> Listed entries

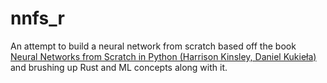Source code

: # nnfs_r
An attempt to build a neural network from scratch based off the book [Neural Networks from Scratch in Python (Harrison Kinsley, Daniel Kukieła)](https://books.google.co.in/books/about/Neural_Networks_from_Scratch_in_Python.html?id=Ll1CzgEACAAJ&redir_esc=y) and brushing up Rust and ML concepts along with it.
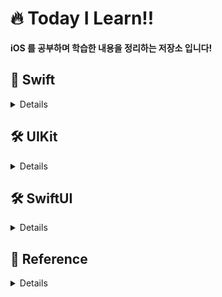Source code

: # 🔥 Today I Learn!!

**iOS 를 공부하며 학습한 내용을 정리하는 저장소 입니다!**
  
## 📑 Swift

<details>
<summary>Details</summary>

- [231107 Swift Metatype 이란 무엇일까?!](https://github.com/DevWooHyeon/TodayILearn_TIL/blob/main/2023%EB%85%84/11%EC%9B%94/231107.md)
- [231109 String(describing:) 알아보기](https://github.com/DevWooHyeon/TodayILearn_TIL/blob/main/2023%EB%85%84/11%EC%9B%94/231109.md)
- [231108 indexPath는 무엇일까?](https://github.com/DevWooHyeon/TodayILearn_TIL/blob/main/2023%EB%85%84/11%EC%9B%94/231108.md)
- [231110 CustomStringConvertible 프로토콜 알아보기](https://github.com/DevWooHyeon/TodayILearn_TIL/blob/main/2023%EB%85%84/11%EC%9B%94/231110.md)
- [231114 CaseIterable 프로토콜 알아보기](https://github.com/DevWooHyeon/TodayILearn_TIL/blob/main/2023%EB%85%84/11%EC%9B%94/231114.md)
- [231117 Protocol 에 프로퍼티 선언시 get, set 의 차이점](https://github.com/DevWooHyeon/TodayILearn_TIL/blob/main/2023%EB%85%84/11%EC%9B%94/231117.md)
- [231122 components() VS split()](https://github.com/DevWooHyeon/TodayILearn_TIL/blob/main/2023%EB%85%84/11%EC%9B%94/231122.md)
- [231128 Equtable 프로토콜 이란?](https://github.com/DevWooHyeon/TodayILearn_TIL/blob/main/2023%EB%85%84/11%EC%9B%94/231128.md)
- [231129 LocalizedError 프로토콜 이란?](https://github.com/DevWooHyeon/TodayILearn_TIL/blob/main/2023%EB%85%84/11%EC%9B%94/231129.md)
- [231228 URLSession 이란?](https://github.com/DevWooHyeon/TodayILearn_TIL/blob/main/2023%EB%85%84/12%EC%9B%94/231228.md)

</details>

## 🛠️ UIKit

<details>
<summary>Details</summary>
  
- [231102 특정 ViewController에서 Navigation Bar 숨기기](https://github.com/DevWooHyeon/TodayILearn_TIL/blob/main/2023%EB%85%84/11%EC%9B%94/231102.md)
- [231106 UIAlertController 사용방법](https://github.com/DevWooHyeon/TodayILearn_TIL/blob/main/2023%EB%85%84/11%EC%9B%94/231106.md)
- [231113 UIInterfaceOrientationMask를 사용하여 화면 회전 처리 하기](https://github.com/DevWooHyeon/TodayILearn_TIL/blob/main/2023%EB%85%84/11%EC%9B%94/231113.md)
- [240103 Navigation Bar 코드로 구현하기(Programmatically)](https://github.com/DevWooHyeon/TodayILearn_TIL/blob/main/2024%EB%85%84/1%EC%9B%94/240103.md)
- [240105 keyboard 가 view 를 가리는 경우 해결방법](https://github.com/DevWooHyeon/TodayILearn_TIL/blob/main/2024%EB%85%84/1%EC%9B%94/240105.md)
- [240108 Xcode 에서 Storyboard 파일 삭제하기](https://github.com/DevWooHyeon/TodayILearn_TIL/blob/main/2024%EB%85%84/1%EC%9B%94/240108.md)
- [240112 TableView swipe button 만들기](https://github.com/DevWooHyeon/TIL_iOS/blob/main/2024%EB%85%84/1%EC%9B%94/240112.md)

</details>

## 🛠️ SwiftUI

<details>
<summary>Details</summary>


</details>

## 🔗 Reference

<details>
<summary>Details</summary>

- [231103 NameSpace사용방법 및 enum VS struct](https://github.com/DevWooHyeon/TodayILearn_TIL/blob/main/2023%EB%85%84/11%EC%9B%94/231103.md)
- [231115 Given, When, Then 패턴 이란?](https://github.com/DevWooHyeon/TodayILearn_TIL/blob/main/2023%EB%85%84/11%EC%9B%94/231115.md)
- [231116 SOLID 원칙 알아보기](https://github.com/DevWooHyeon/TodayILearn_TIL/blob/main/2023%EB%85%84/11%EC%9B%94/231116.md)
- [231120 의존성 주입 이란?](https://github.com/DevWooHyeon/TodayILearn_TIL/blob/main/2023%EB%85%84/11%EC%9B%94/231120.md)
- [231209 인터넷 네트워크(Internet Network) 정리](https://github.com/DevWooHyeon/TodayILearn_TIL/blob/main/2023%EB%85%84/12%EC%9B%94/231209.md)
- [231210 URI, URL, URN 차이점은?](https://github.com/DevWooHyeon/TodayILearn_TIL/blob/main/2023%EB%85%84/12%EC%9B%94/231210.md)
- [231211 HTTP 프로토콜 기본 정리](https://github.com/DevWooHyeon/TodayILearn_TIL/blob/main/2023%EB%85%84/12%EC%9B%94/231211.md)
- [231214 HTTP Method 정리](https://github.com/DevWooHyeon/TodayILearn_TIL/blob/main/2023%EB%85%84/12%EC%9B%94/231214.md)
- [231215 HTTP 상태코드](https://github.com/DevWooHyeon/TodayILearn_TIL/blob/main/2023%EB%85%84/12%EC%9B%94/231215.md)
- [231220 HTTP Header part1](https://github.com/DevWooHyeon/TodayILearn_TIL/blob/main/2023%EB%85%84/12%EC%9B%94/231220.md)
- [231221 HTTP Header part2](https://github.com/DevWooHyeon/TodayILearn_TIL/blob/main/2023%EB%85%84/12%EC%9B%94/231221.md)
- [240104 leading(left),trailing(right) 차이점!](https://github.com/DevWooHyeon/TodayILearn_TIL/blob/main/2024%EB%85%84/1%EC%9B%94/240104.md)

</details>
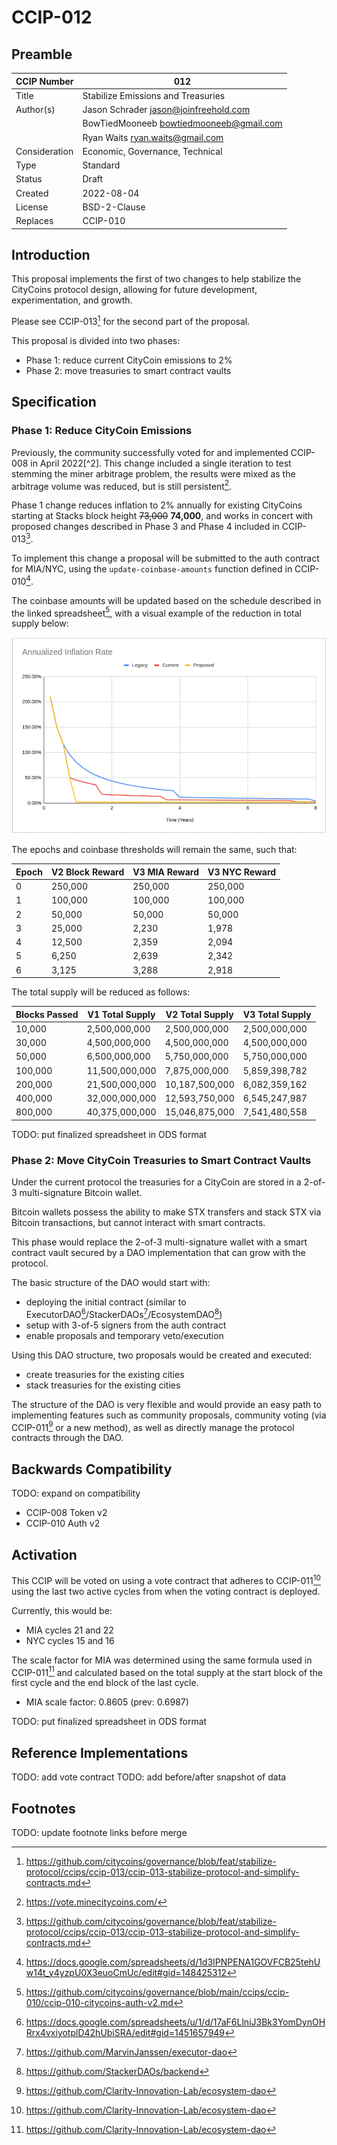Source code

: # CCIP-012

## Preamble

| CCIP Number   | 012                                     |
| ------------- | --------------------------------------- |
| Title         | Stabilize Emissions and Treasuries      |
| Author(s)     | Jason Schrader jason@joinfreehold.com   |
|               | BowTiedMooneeb bowtiedmooneeb@gmail.com |
|               | Ryan Waits ryan.waits@gmail.com         |
| Consideration | Economic, Governance, Technical         |
| Type          | Standard                                |
| Status        | Draft                                   |
| Created       | 2022-08-04                              |
| License       | BSD-2-Clause                            |
| Replaces      | CCIP-010                                |

## Introduction

This proposal implements the first of two changes to help stabilize the CityCoins protocol design, allowing for future development, experimentation, and growth.

Please see CCIP-013[^1] for the second part of the proposal.

This proposal is divided into two phases:

- Phase 1: reduce current CityCoin emissions to 2%
- Phase 2: move treasuries to smart contract vaults

## Specification

### Phase 1: Reduce CityCoin Emissions

Previously, the community successfully voted for and implemented CCIP-008 in April 2022[^2]. This change included a single iteration to test stemming the miner arbitrage problem, the results were mixed as the arbitrage volume was reduced, but is still persistent[^3].

Phase 1 change reduces inflation to 2% annually for existing CityCoins starting at Stacks block height ~~73,000~~ **74,000**, and works in concert with proposed changes described in Phase 3 and Phase 4 included in CCIP-013[^1].

To implement this change a proposal will be submitted to the auth contract for MIA/NYC, using the `update-coinbase-amounts` function defined in CCIP-010[^4].

The coinbase amounts will be updated based on the schedule described in the linked spreadsheet[^5], with a visual example of the reduction in total supply below:

![Comparison of CityCoins Inflation Rates](citycoins-annualized-inflation-rate-comparison.png)

The epochs and coinbase thresholds will remain the same, such that:

| Epoch | V2 Block Reward | V3 MIA Reward | V3 NYC Reward |
| ----- | --------------- | ------------- | ------------- |
| 0     | 250,000         | 250,000       | 250,000       |
| 1     | 100,000         | 100,000       | 100,000       |
| 2     | 50,000          | 50,000        | 50,000        |
| 3     | 25,000          | 2,230         | 1,978         |
| 4     | 12,500          | 2,359         | 2,094         |
| 5     | 6,250           | 2,639         | 2,342         |
| 6     | 3,125           | 3,288         | 2,918         |

The total supply will be reduced as follows:

| Blocks Passed | V1 Total Supply | V2 Total Supply | V3 Total Supply |
| ------------- | --------------- | --------------- | --------------- |
| 10,000        | 2,500,000,000   | 2,500,000,000   | 2,500,000,000   |
| 30,000        | 4,500,000,000   | 4,500,000,000   | 4,500,000,000   |
| 50,000        | 6,500,000,000   | 5,750,000,000   | 5,750,000,000   |
| 100,000       | 11,500,000,000  | 7,875,000,000   | 5,859,398,782   |
| 200,000       | 21,500,000,000  | 10,187,500,000  | 6,082,359,162   |
| 400,000       | 32,000,000,000  | 12,593,750,000  | 6,545,247,987   |
| 800,000       | 40,375,000,000  | 15,046,875,000  | 7,541,480,558   |

TODO: put finalized spreadsheet in ODS format

### Phase 2: Move CityCoin Treasuries to Smart Contract Vaults

Under the current protocol the treasuries for a CityCoin are stored in a 2-of-3 multi-signature Bitcoin wallet.

Bitcoin wallets possess the ability to make STX transfers and stack STX via Bitcoin transactions, but cannot interact with smart contracts.

This phase would replace the 2-of-3 multi-signature wallet with a smart contract vault secured by a DAO implementation that can grow with the protocol.

The basic structure of the DAO would start with:

- deploying the initial contract (similar to ExecutorDAO[^6]/StackerDAOs[^7]/EcosystemDAO[^8])
- setup with 3-of-5 signers from the auth contract
- enable proposals and temporary veto/execution

Using this DAO structure, two proposals would be created and executed:

- create treasuries for the existing cities
- stack treasuries for the existing cities

The structure of the DAO is very flexible and would provide an easy path to implementing features such as community proposals, community voting (via CCIP-011[^9] or a new method), as well as directly manage the protocol contracts through the DAO.

## Backwards Compatibility

TODO: expand on compatibility

- CCIP-008 Token v2
- CCIP-010 Auth v2

## Activation

This CCIP will be voted on using a vote contract that adheres to CCIP-011[^9] using the last two active cycles from when the voting contract is deployed.

Currently, this would be:

- MIA cycles 21 and 22
- NYC cycles 15 and 16

The scale factor for MIA was determined using the same formula used in CCIP-011[^9] and calculated based on the total supply at the start block of the first cycle and the end block of the last cycle.

- MIA scale factor: 0.8605 (prev: 0.6987)

TODO: put finalized spreadsheet in ODS format

## Reference Implementations

TODO: add vote contract
TODO: add before/after snapshot of data

## Footnotes

TODO: update footnote links before merge

[^1]: https://github.com/citycoins/governance/blob/feat/stabilize-protocol/ccips/ccip-013/ccip-013-stabilize-protocol-and-simplify-contracts.md
[^3]: https://vote.minecitycoins.com/
[^4]: https://docs.google.com/spreadsheets/d/1d3IPNPENA1GOVFCB25tehUw14t_y4yzpU0X3euoCmUc/edit#gid=148425312
[^5]: https://github.com/citycoins/governance/blob/main/ccips/ccip-010/ccip-010-citycoins-auth-v2.md
[^6]: https://docs.google.com/spreadsheets/u/1/d/17aF6LlniJ3Bk3YomDynOHRrx4vxiyotplD42hUbiSRA/edit#gid=1451657949
[^7]: https://github.com/MarvinJanssen/executor-dao
[^8]: https://github.com/StackerDAOs/backend
[^9]: https://github.com/Clarity-Innovation-Lab/ecosystem-dao
[^9]: https://github.com/citycoins/governance/blob/main/ccips/ccip-011/ccip-011-citycoins-stacked-tokens-voting.md
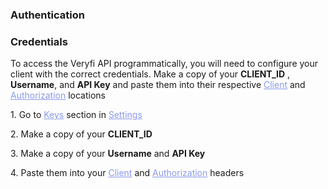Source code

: <h3 className="h3-title" id="auth-new-api-docs">Authentication</h3>

<h3 className="h3-title">Credentials</h3>

<p className="p-text">To access the Veryfi API programmatically, you will need to configure your client with 
the correct credentials. Make a copy of your <span style="font-weight: 700">CLIENT_ID</span>
, <span style="font-weight: 700">Username</span>, and <span style="font-weight: 700">API Key</span> and paste them into their 
respective <a href='#new-api-docs-client-header' style="color: #8B99EE;">Client</a> and <a href='#new-api-docs-authorization-header' style="color: #8B99EE;">Authorization</a> 
locations</p>

<p className="p-text-list">1. Go to <a href='/api/settings/keys/' style="color: #8B99EE;">Keys</a> 
section in <a href='/api/settings/keys/' style="color: #8B99EE;">Settings</a></p>

<p className="p-text-list">2. Make a copy of your <span style="font-weight: 700">CLIENT_ID</span></p>

<p className="p-text-list">3. Make a copy of your <span style="font-weight: 700">Username</span> and <span style="font-weight: 700">API Key</span></p>

<p className="p-text-list">4. Paste them into your <a href='#new-api-docs-client-header' style="color: #8B99EE;">Client</a> and <a href='#new-api-docs-client-header' style="color: #8B99EE;">Authorization</a> headers</p>
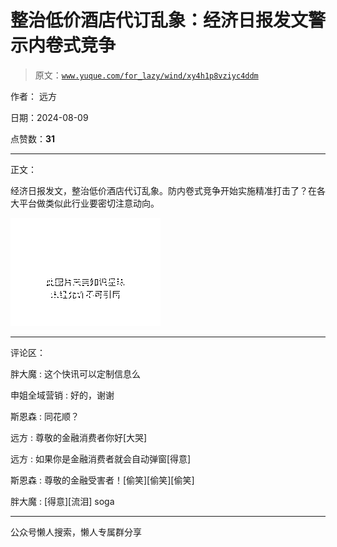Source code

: # 整治低价酒店代订乱象：经济日报发文警示内卷式竞争

> 原文：[`www.yuque.com/for_lazy/wind/xy4h1p8vziyc4ddm`](https://www.yuque.com/for_lazy/wind/xy4h1p8vziyc4ddm)

作者： 远方

日期：2024-08-09

点赞数：**31**

* * *

正文：

经济日报发文，整治低价酒店代订乱象。防内卷式竞争开始实施精准打击了？在各大平台做类似此行业要密切注意动向。

![](img/c443e487e9e4fdc7ba851cc168d5e1e2.png "None")

* * *

评论区：

胖大魔 : 这个快讯可以定制信息么

申姐全域营销 : 好的，谢谢

斯恩森 : 同花顺？

远方 : 尊敬的金融消费者你好[大哭]

远方 : 如果你是金融消费者就会自动弹窗[得意]

斯恩森 : 尊敬的金融受害者！[偷笑][偷笑][偷笑]

胖大魔 : [得意][流泪] soga

* * *

公众号懒人搜索，懒人专属群分享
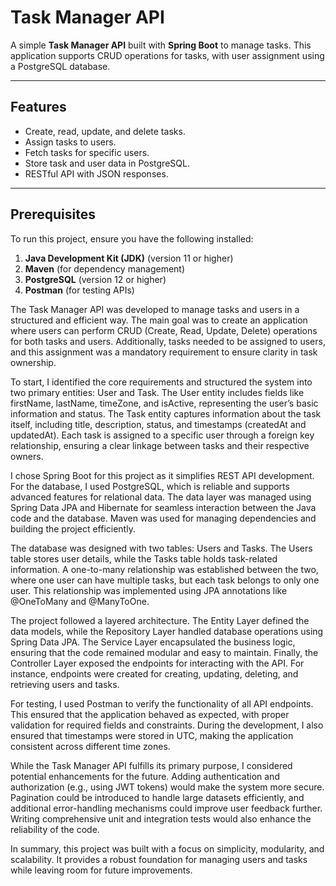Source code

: # Task Manager API

A simple **Task Manager API** built with **Spring Boot** to manage tasks. This application supports CRUD operations for tasks, with user assignment using a PostgreSQL database.

---

## Features
- Create, read, update, and delete tasks.
- Assign tasks to users.
- Fetch tasks for specific users.
- Store task and user data in PostgreSQL.
- RESTful API with JSON responses.

---

## Prerequisites
To run this project, ensure you have the following installed:
1. **Java Development Kit (JDK)** (version 11 or higher)
2. **Maven** (for dependency management)
3. **PostgreSQL** (version 12 or higher)
4. **Postman**  (for testing APIs)






The Task Manager API was developed to manage tasks and users in a structured and efficient way. The main goal was to create an application where users can perform CRUD (Create, Read, Update, Delete) operations for both tasks and users. Additionally, tasks needed to be assigned to users, and this assignment was a mandatory requirement to ensure clarity in task ownership.

To start, I identified the core requirements and structured the system into two primary entities: User and Task. The User entity includes fields like firstName, lastName, timeZone, and isActive, representing the user’s basic information and status. The Task entity captures information about the task itself, including title, description, status, and timestamps (createdAt and updatedAt). Each task is assigned to a specific user through a foreign key relationship, ensuring a clear linkage between tasks and their respective owners.

I chose Spring Boot for this project as it simplifies REST API development. For the database, I used PostgreSQL, which is reliable and supports advanced features for relational data. The data layer was managed using Spring Data JPA and Hibernate for seamless interaction between the Java code and the database. Maven was used for managing dependencies and building the project efficiently.

The database was designed with two tables: Users and Tasks. The Users table stores user details, while the Tasks table holds task-related information. A one-to-many relationship was established between the two, where one user can have multiple tasks, but each task belongs to only one user. This relationship was implemented using JPA annotations like @OneToMany and @ManyToOne.

The project followed a layered architecture. The Entity Layer defined the data models, while the Repository Layer handled database operations using Spring Data JPA. The Service Layer encapsulated the business logic, ensuring that the code remained modular and easy to maintain. Finally, the Controller Layer exposed the endpoints for interacting with the API. For instance, endpoints were created for creating, updating, deleting, and retrieving users and tasks.

For testing, I used Postman to verify the functionality of all API endpoints. This ensured that the application behaved as expected, with proper validation for required fields and constraints. During the development, I also ensured that timestamps were stored in UTC, making the application consistent across different time zones.

While the Task Manager API fulfills its primary purpose, I considered potential enhancements for the future. Adding authentication and authorization (e.g., using JWT tokens) would make the system more secure. Pagination could be introduced to handle large datasets efficiently, and additional error-handling mechanisms could improve user feedback further. Writing comprehensive unit and integration tests would also enhance the reliability of the code.

In summary, this project was built with a focus on simplicity, modularity, and scalability. It provides a robust foundation for managing users and tasks while leaving room for future improvements.






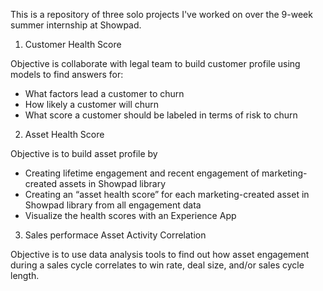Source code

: This is a repository of three solo projects I've worked on over the 9-week summer internship at Showpad.

1. Customer Health Score

Objective is collaborate with legal team to build customer profile using models to find answers for:
- What factors lead a customer to churn
- How likely a customer will churn
- What score a customer should be labeled in terms of risk to churn

2. Asset Health Score

Objective is to build asset profile by 
- Creating lifetime engagement and recent engagement of marketing-created assets in Showpad library
- Creating an “asset health score” for each marketing-created asset in Showpad library from all engagement data  
- Visualize the health scores with an Experience App

3. Sales performace Asset Activity Correlation

Objective is to use data analysis tools to find out how asset engagement during a sales cycle correlates to win rate, deal size, and/or sales cycle length.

> Work instructions
Count the lines in the records that contain the word "them", matching case exactly. Give only the number.

> Written solution
2